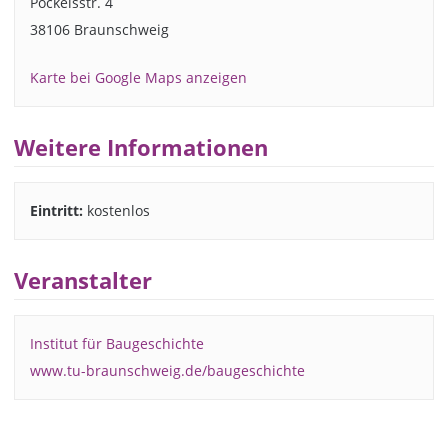
Pockelsstr. 4
38106 Braunschweig
Karte bei Google Maps anzeigen
Weitere Informationen
Eintritt:
kostenlos
Veranstalter
Institut für Baugeschichte
www.tu-braunschweig.de/baugeschichte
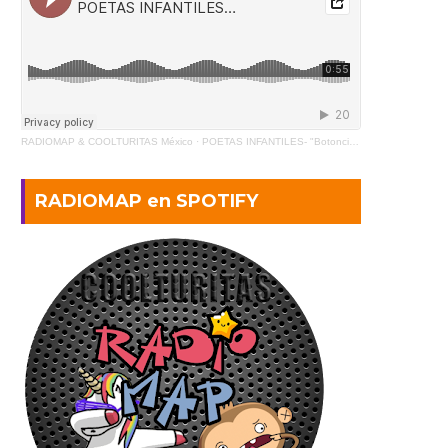
RADIOMAP & COOLTURITAS México
·
POETAS INFANTILES- "Botoncito" de Gabriela Mistral (2)
RADIOMAP en SPOTIFY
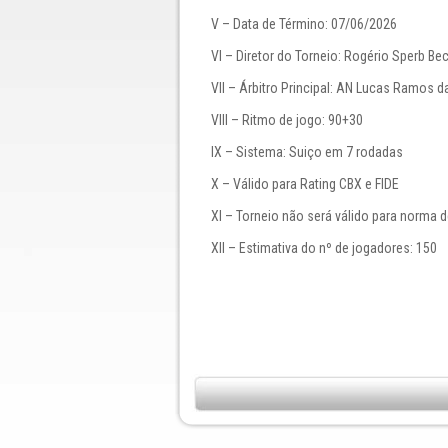
V – Data de Término: 07/06/2026
VI – Diretor do Torneio: Rogério Sperb Be
VII – Árbitro Principal: AN Lucas Ramos d
VIII – Ritmo de jogo: 90+30
IX – Sistema: Suiço em 7 rodadas
X – Válido para Rating CBX e FIDE
XI – Torneio não será válido para norma 
XII – Estimativa do nº de jogadores: 150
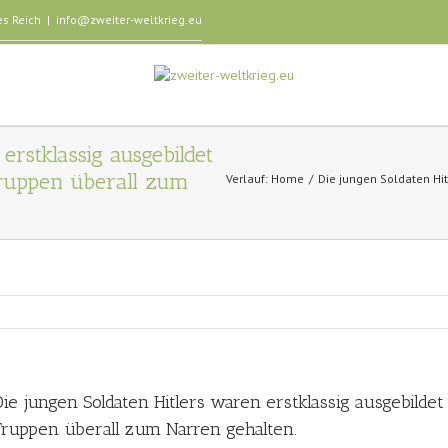
es Reich
|
info@zweiter-weltkrieg.eu
erstklassig ausgebildet
Truppen überall zum
Verlauf:
Home
Die jungen Soldaten Hit
Die jungen Soldaten Hitlers waren erstklassig ausgebilde
Truppen überall zum Narren gehalten.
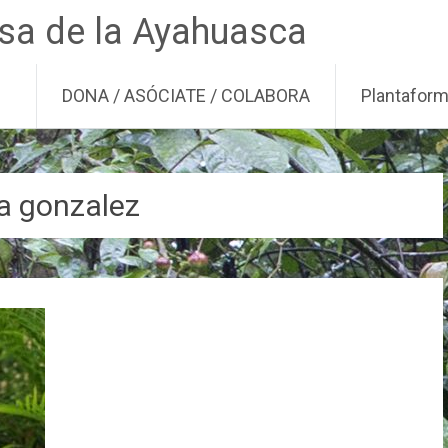
nsa de la Ayahuasca
DONA / ASÓCIATE / COLABORA
Plantafor
a gonzalez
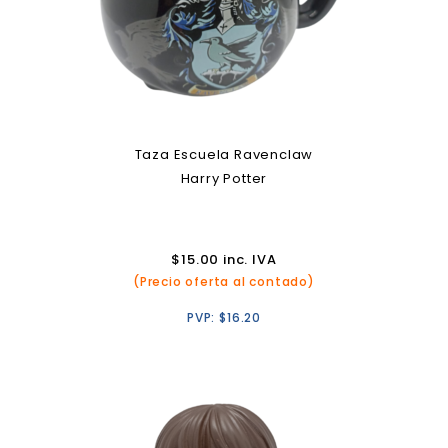
Taza Escuela Ravenclaw
Harry Potter
$
15.00
inc. IVA
(Precio oferta al contado)
PVP:
$
16.20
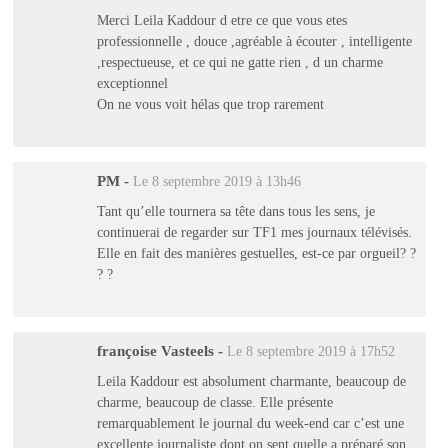
Merci Leila Kaddour d etre ce que vous etes
professionnelle , douce ,agréable à écouter , intelligente
,respectueuse, et ce qui ne gatte rien , d un charme
exceptionnel
On ne vous voit hélas que trop rarement
PM
-
Le 8 septembre 2019 à 13h46
Tant qu’elle tournera sa tête dans tous les sens, je
continuerai de regarder sur TF1 mes journaux télévisés.
Elle en fait des manières gestuelles, est-ce par orgueil? ?
? ?
françoise Vasteels
-
Le 8 septembre 2019 à 17h52
Leila Kaddour est absolument charmante, beaucoup de
charme, beaucoup de classe. Elle présente
remarquablement le journal du week-end car c’est une
excellente journaliste dont on sent quelle a préparé son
■ ■ ■ ■ ■ ■ ■
Write out again exactly the lines from the start of the data above through the line containing "Die jungen Soldaten Hitlers", inclusive, excluding any pictures.

### Task response:
Pockelsstr. 4
38106 Braunschweig
Karte bei Google Maps anzeigen
Weitere Informationen
Eintritt:
kostenlos
Veranstalter
Institut für Baugeschichte
www.tu-braunschweig.de/baugeschichte
RADIOMAP & COOLTURITAS México
·
POETAS INFANTILES- "Botoncito" de Gabriela Mistral (2)
RADIOMAP en SPOTIFY
V – Data de Término: 07/06/2026
VI – Diretor do Torneio: Rogério Sperb Be
VII – Árbitro Principal: AN Lucas Ramos d
VIII – Ritmo de jogo: 90+30
IX – Sistema: Suiço em 7 rodadas
X – Válido para Rating CBX e FIDE
XI – Torneio não será válido para norma 
XII – Estimativa do nº de jogadores: 150
es Reich
|
info@zweiter-weltkrieg.eu
erstklassig ausgebildet
Truppen überall zum
Verlauf:
Home
Die jungen Soldaten Hit
Die jungen Soldaten Hitlers waren erstklassig ausgebilde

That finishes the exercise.